• [PROBLEM DETAILS] Give everything from the line containing "On Friday, one" down to the line containing "8:00 AM to 9:15 AM" as a Markdown table with the columns Row and Line, numbering each row and leaving out blank lines.

• [GIVEN ENTRIES]
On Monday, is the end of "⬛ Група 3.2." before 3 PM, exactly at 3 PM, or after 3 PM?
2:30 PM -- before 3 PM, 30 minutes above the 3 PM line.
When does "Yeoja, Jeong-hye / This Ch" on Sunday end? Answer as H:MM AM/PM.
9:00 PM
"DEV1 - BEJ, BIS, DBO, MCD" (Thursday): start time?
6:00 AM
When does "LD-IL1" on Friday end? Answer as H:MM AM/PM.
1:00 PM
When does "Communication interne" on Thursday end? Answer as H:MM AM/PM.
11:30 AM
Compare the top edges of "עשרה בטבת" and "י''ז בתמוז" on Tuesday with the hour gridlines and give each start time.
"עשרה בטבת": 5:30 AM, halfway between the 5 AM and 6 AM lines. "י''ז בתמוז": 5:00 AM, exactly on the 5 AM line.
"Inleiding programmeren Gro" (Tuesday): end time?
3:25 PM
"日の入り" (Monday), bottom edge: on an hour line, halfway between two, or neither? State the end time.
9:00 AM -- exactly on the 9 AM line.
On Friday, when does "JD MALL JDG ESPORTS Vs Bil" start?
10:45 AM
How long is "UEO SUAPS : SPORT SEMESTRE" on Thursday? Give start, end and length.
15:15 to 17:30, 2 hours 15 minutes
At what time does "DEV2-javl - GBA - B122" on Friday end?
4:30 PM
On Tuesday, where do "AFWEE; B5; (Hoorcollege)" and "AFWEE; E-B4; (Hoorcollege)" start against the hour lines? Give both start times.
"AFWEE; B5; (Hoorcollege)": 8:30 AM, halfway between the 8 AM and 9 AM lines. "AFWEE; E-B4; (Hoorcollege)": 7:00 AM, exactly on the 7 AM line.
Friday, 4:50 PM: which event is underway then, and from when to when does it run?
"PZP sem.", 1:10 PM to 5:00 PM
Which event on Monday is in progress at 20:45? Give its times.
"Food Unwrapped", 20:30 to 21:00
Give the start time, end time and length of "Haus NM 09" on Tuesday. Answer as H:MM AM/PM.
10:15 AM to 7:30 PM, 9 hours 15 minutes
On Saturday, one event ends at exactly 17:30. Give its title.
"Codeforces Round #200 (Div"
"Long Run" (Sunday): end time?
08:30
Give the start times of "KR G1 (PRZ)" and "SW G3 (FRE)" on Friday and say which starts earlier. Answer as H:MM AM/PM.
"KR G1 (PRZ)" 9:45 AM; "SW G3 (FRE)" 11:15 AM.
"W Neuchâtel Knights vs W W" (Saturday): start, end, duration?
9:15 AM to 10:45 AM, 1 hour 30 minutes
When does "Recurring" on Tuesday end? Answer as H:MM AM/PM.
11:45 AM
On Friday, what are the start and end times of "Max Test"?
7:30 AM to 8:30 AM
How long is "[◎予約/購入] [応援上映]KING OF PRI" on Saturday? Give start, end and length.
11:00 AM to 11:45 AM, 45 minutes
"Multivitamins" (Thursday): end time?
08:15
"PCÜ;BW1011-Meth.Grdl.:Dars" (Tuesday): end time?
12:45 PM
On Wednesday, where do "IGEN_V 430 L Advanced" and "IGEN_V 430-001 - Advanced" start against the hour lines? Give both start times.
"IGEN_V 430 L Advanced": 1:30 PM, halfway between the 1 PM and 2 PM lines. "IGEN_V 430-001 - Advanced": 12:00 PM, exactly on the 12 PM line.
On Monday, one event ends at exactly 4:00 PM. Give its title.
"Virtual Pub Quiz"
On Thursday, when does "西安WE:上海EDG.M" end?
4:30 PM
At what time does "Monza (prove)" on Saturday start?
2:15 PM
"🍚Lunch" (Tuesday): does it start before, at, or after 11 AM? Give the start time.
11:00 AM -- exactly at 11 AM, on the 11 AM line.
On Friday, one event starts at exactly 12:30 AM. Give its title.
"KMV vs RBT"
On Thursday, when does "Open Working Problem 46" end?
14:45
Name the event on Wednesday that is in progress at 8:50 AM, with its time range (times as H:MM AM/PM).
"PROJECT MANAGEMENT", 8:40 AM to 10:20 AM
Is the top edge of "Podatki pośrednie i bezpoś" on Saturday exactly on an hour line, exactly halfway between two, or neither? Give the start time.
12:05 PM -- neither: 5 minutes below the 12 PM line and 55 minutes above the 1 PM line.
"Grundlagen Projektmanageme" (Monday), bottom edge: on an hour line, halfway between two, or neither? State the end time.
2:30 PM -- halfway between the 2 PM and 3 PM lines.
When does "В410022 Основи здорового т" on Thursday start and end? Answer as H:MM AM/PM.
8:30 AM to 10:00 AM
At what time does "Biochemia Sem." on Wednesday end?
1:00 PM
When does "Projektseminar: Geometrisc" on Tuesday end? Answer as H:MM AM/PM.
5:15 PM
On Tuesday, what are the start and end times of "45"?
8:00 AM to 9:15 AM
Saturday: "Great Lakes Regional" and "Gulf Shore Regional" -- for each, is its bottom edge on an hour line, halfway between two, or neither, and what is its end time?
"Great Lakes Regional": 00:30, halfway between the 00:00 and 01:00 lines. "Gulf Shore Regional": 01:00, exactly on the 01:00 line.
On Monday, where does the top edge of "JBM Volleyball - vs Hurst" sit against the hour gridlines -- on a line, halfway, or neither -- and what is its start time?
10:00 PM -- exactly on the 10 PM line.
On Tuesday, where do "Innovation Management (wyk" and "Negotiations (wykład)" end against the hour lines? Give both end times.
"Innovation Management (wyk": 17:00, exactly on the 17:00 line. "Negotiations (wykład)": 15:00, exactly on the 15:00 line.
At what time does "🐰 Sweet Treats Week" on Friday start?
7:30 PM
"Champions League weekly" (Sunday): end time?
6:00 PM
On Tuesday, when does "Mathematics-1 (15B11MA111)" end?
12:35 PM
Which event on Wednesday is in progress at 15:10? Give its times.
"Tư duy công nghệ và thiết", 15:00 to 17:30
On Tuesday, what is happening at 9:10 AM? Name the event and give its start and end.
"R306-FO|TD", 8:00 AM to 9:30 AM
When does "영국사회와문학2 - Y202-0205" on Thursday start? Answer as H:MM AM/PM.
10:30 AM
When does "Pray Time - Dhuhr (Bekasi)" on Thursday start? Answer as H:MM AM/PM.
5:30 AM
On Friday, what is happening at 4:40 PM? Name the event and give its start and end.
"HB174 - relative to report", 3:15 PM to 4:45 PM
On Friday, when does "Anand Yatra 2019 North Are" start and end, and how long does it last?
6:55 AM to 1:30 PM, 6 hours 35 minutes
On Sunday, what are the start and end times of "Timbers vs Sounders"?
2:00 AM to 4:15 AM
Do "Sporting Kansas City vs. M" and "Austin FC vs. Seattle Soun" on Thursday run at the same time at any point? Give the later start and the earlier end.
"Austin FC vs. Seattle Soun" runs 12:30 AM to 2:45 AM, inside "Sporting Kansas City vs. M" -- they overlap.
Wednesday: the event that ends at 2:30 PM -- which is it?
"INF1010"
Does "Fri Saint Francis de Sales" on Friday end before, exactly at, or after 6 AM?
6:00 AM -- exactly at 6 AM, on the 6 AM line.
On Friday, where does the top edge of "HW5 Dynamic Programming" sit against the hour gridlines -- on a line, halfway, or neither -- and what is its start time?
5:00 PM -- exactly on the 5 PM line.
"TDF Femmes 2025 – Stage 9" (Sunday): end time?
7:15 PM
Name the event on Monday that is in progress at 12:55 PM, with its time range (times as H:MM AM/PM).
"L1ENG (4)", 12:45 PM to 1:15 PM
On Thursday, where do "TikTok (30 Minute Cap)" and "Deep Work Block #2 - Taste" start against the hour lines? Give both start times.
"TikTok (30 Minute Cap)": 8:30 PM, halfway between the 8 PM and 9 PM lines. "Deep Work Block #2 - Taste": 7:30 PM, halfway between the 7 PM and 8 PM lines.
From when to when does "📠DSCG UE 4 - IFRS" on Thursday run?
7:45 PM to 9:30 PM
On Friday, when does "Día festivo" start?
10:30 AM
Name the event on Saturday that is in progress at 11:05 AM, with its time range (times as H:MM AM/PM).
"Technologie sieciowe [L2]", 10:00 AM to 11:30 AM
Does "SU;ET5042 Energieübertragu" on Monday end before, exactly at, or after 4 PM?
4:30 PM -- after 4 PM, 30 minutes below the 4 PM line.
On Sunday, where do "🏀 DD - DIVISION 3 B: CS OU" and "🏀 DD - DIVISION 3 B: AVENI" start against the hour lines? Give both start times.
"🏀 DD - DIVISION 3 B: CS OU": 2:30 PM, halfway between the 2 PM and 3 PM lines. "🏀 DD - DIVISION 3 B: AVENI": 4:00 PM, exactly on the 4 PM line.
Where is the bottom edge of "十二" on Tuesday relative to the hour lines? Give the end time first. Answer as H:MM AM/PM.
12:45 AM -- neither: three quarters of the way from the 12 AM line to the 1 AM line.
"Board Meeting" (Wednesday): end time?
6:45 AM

• [SOLUTION TO THIS TASK]
| Row | Line |
|---|---|
| 1 | On Friday, one event starts at exactly 12:30 AM. Give its title. |
| 2 | "KMV vs RBT" |
| 3 | On Thursday, when does "Open Working Problem 46" end? |
| 4 | 14:45 |
| 5 | Name the event on Wednesday that is in progress at 8:50 AM, with its time range (times as H:MM AM/PM). |
| 6 | "PROJECT MANAGEMENT", 8:40 AM to 10:20 AM |
| 7 | Is the top edge of "Podatki pośrednie i bezpoś" on Saturday exactly on an hour line, exactly halfway between two, or neither? Give the start time. |
| 8 | 12:05 PM -- neither: 5 minutes below the 12 PM line and 55 minutes above the 1 PM line. |
| 9 | "Grundlagen Projektmanageme" (Monday), bottom edge: on an hour line, halfway between two, or neither? State the end time. |
| 10 | 2:30 PM -- halfway between the 2 PM and 3 PM lines. |
| 11 | When does "В410022 Основи здорового т" on Thursday start and end? Answer as H:MM AM/PM. |
| 12 | 8:30 AM to 10:00 AM |
| 13 | At what time does "Biochemia Sem." on Wednesday end? |
| 14 | 1:00 PM |
| 15 | When does "Projektseminar: Geometrisc" on Tuesday end? Answer as H:MM AM/PM. |
| 16 | 5:15 PM |
| 17 | On Tuesday, what are the start and end times of "45"? |
| 18 | 8:00 AM to 9:15 AM |